M. Claude Frenière, directeur de la Caisse populaire et membre du conseil provisoire, insiste pour dire que la coopérative travaillera pour toute la collectivité et pas seulement pour les membres. Il insiste sur le mot « solidarité », en précisant que la caisse offre aussi des services à des non-membres.
Suite à la rencontre, j’ai rejoint Mme Lise Gnocchini qui me dit que les médecins de la clinique se sont abstenus d’intervenir afin de permettre aux gens de s’exprimer librement. De plus, elle m’informe que le Dr Alain Messier faisait partie, au début, du comité provisoire mais qu’il s’est retiré pour ne pas être en conflit d’intérêts, étant l’un des propriétaires actuels de l’édifice où loge la clinique. Mme Gnocchini est la sœur de ce dernier et elle a répondu sans hésitation à toutes mes questions. Avant sa retraite, elle exerçait comme infirmière et, depuis de nombreuses années, elle milite pour le maintien des services de santé dans la région. Elle a participé activement, entre autres, au Comité de survie, qui a précédé le comité provisoire actuel. Ce comité a déjà lutté pour le maintien de la radiologie au CLSC de Bedford.
Conclusion
Au moment de la parution de ce numéro, il se peut que la coopérative soit déjà sur pied. Elle verra à assurer, dit-on, des services de proximité et de qualité dans le domaine de la santé, qui répondront aux besoins de ses membres tout en tenant compte du principe d’universalité. On verra si l’acceptabilité sociale sera cette fois au rendez-vous…
La coopérative de solidarité
Dans les formes de coopératives existantes, les membres doivent appartenir à une même catégorie : consommateurs, producteurs ou travailleurs. Dans une coopérative de solidarité, plusieurs catégories de membres peuvent être réunies. Ainsi, travailleurs, utilisateurs et les autres personnes ou sociétés ayant un intérêt commun peuvent s’unir pour satisfaire leurs besoins et aspirations.
La coopérative de solidarité favorise la mobilisation des communautés locales pour la satisfaction de besoins collectifs, contribue à la création d’emplois dans les milieux aux prises avec l’exode des jeunes et encourage la participation de tous les intervenants du milieu, laquelle permet à l’entreprise de bien s’ancrer dans la collectivité.
Les coopératives de solidarité sont présentes, notamment, dans les services à domicile, les services professionnels et aux entreprises, l’environnement et le développement durable, et les services de proximité (épiceries, postes d’essence, restaurants, etc.).

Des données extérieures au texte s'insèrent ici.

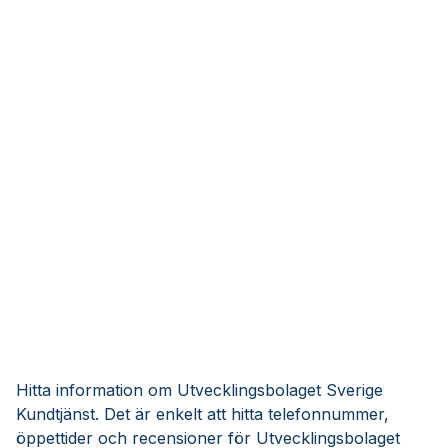
Hitta information om Utvecklingsbolaget Sverige
Kundtjänst. Det är enkelt att hitta telefonnummer,
öppettider och recensioner för Utvecklingsbolaget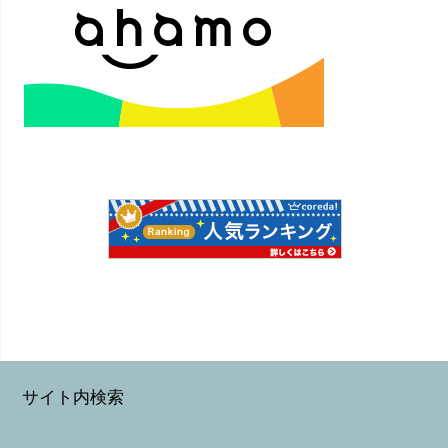
サイト内検索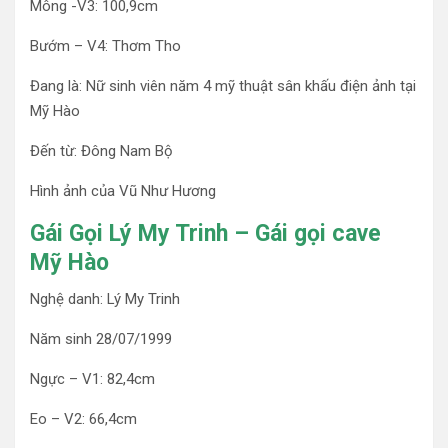
Mông -V3: 100,9cm
Bướm – V4: Thơm Tho
Đang là: Nữ sinh viên năm 4 mỹ thuật sân khấu điện ảnh tại
Mỹ Hào
Đến từ: Đông Nam Bộ
Hình ảnh của Vũ Như Hương
Gái Gọi Lý My Trinh – Gái gọi cave
Mỹ Hào
Nghệ danh: Lý My Trinh
Năm sinh 28/07/1999
Ngực – V1: 82,4cm
Eo – V2: 66,4cm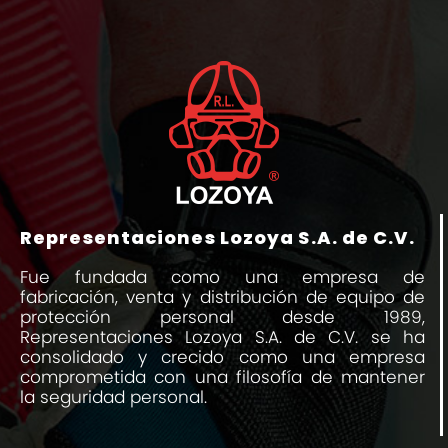
Representaciones Lozoya S.A. de C.V.
Fue fundada como una empresa de
fabricación, venta y distribución de equipo de
protección personal desde 1989,
Representaciones Lozoya S.A. de C.V. se ha
consolidado y crecido como una empresa
comprometida con una filosofía de mantener
la seguridad personal.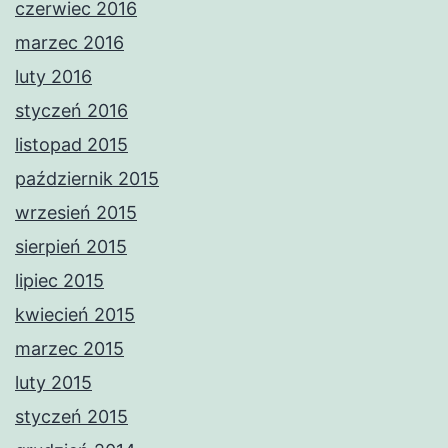
czerwiec 2016
marzec 2016
luty 2016
styczeń 2016
listopad 2015
październik 2015
wrzesień 2015
sierpień 2015
lipiec 2015
kwiecień 2015
marzec 2015
luty 2015
styczeń 2015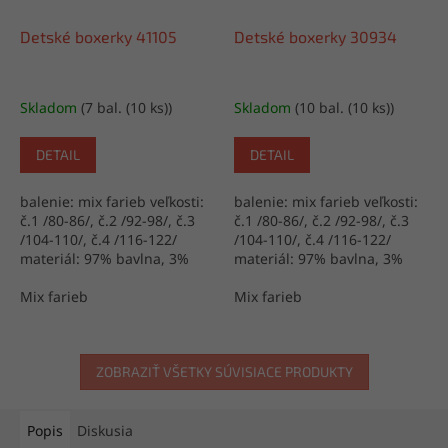
Detské boxerky 41105
Detské boxerky 30934
Skladom
(7 bal. (10 ks))
Skladom
(10 bal. (10 ks))
DETAIL
DETAIL
balenie: mix farieb veľkosti:
balenie: mix farieb veľkosti:
č.1 /80-86/, č.2 /92-98/, č.3
č.1 /80-86/, č.2 /92-98/, č.3
/104-110/, č.4 /116-122/
/104-110/, č.4 /116-122/
materiál: 97% bavlna, 3%
materiál: 97% bavlna, 3%
elastan výrobca: Turecko
elastan výrobca: Turecko
Mix farieb
Mix farieb
ZOBRAZIŤ VŠETKY SÚVISIACE PRODUKTY
Popis
Diskusia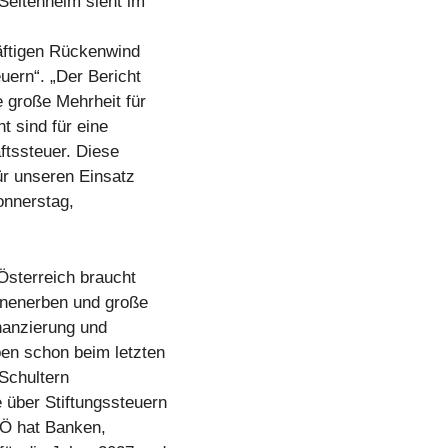
eltenheim sieht im
räftigen Rückenwind
uern“. „Der Bericht
e große Mehrheit für
t sind für eine
ftssteuer. Diese
ür unseren Einsatz
onnerstag,
Österreich braucht
onenerben und große
nanzierung und
ben schon beim letzten
Schultern
über Stiftungssteuern
PÖ hat Banken,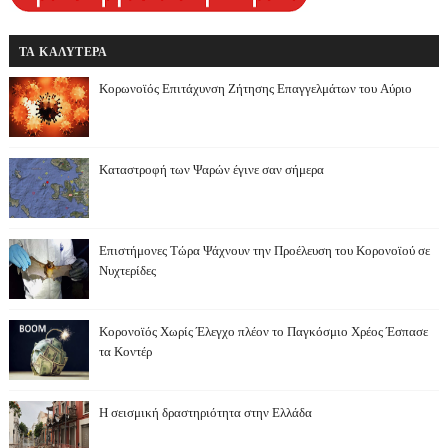
ΤΑ ΚΑΛΥΤΕΡΑ
Κορωνοϊός Επιτάχυνση Ζήτησης Επαγγελμάτων του Αύριο
Καταστροφή των Ψαρών έγινε σαν σήμερα
Επιστήμονες Τώρα Ψάχνουν την Προέλευση του Κορονοϊού σε
Νυχτερίδες
Κορονοϊός Χωρίς Έλεγχο πλέον το Παγκόσμιο Χρέος Έσπασε
τα Κοντέρ
Η σεισμική δραστηριότητα στην Ελλάδα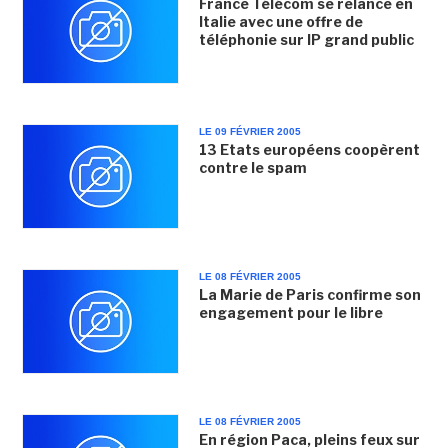
France Télécom se relance en
Italie avec une offre de
téléphonie sur IP grand public
LE 09 FÉVRIER 2005
13 Etats européens coopèrent
contre le spam
LE 08 FÉVRIER 2005
La Marie de Paris confirme son
engagement pour le libre
LE 08 FÉVRIER 2005
En région Paca, pleins feux sur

1 Comité provisoire de la coopérative en puissance : Lise Gnocchini, Claude Frenière, Michel Saint-Louis, Johanne Nadon, Carmen Gagné, Lucie Gaudreau, ainsi que Martine Groulx et Madeleine Lemieux, qui étaient absentes lors de la rencontre.
2 La clinique médicale de l’Estrie a été inaugurée le 3 février 1963 à la Place d’Estrie en tant que centre médical et professionnel. L’édifice est la propriété de la Compagnie immobilière de l’Estrie dont les propriétaires actuels seraient Me François Lévesque, le Dr Alain Messier ainsi que Lise et Pierre Jarest, héritiers de la succession Jarest.
3 La Corporation de développement Bedford et région : Serge Therrien, président ; Marc Vallée, vice-président ; Gilles Rioux, secrétaire-trésorier. Les administrateurs sont Mona Beaulac, Alain Lacoste, André Pion, Albert Santerre, Gilles Saint-Jean et Claude Dubois.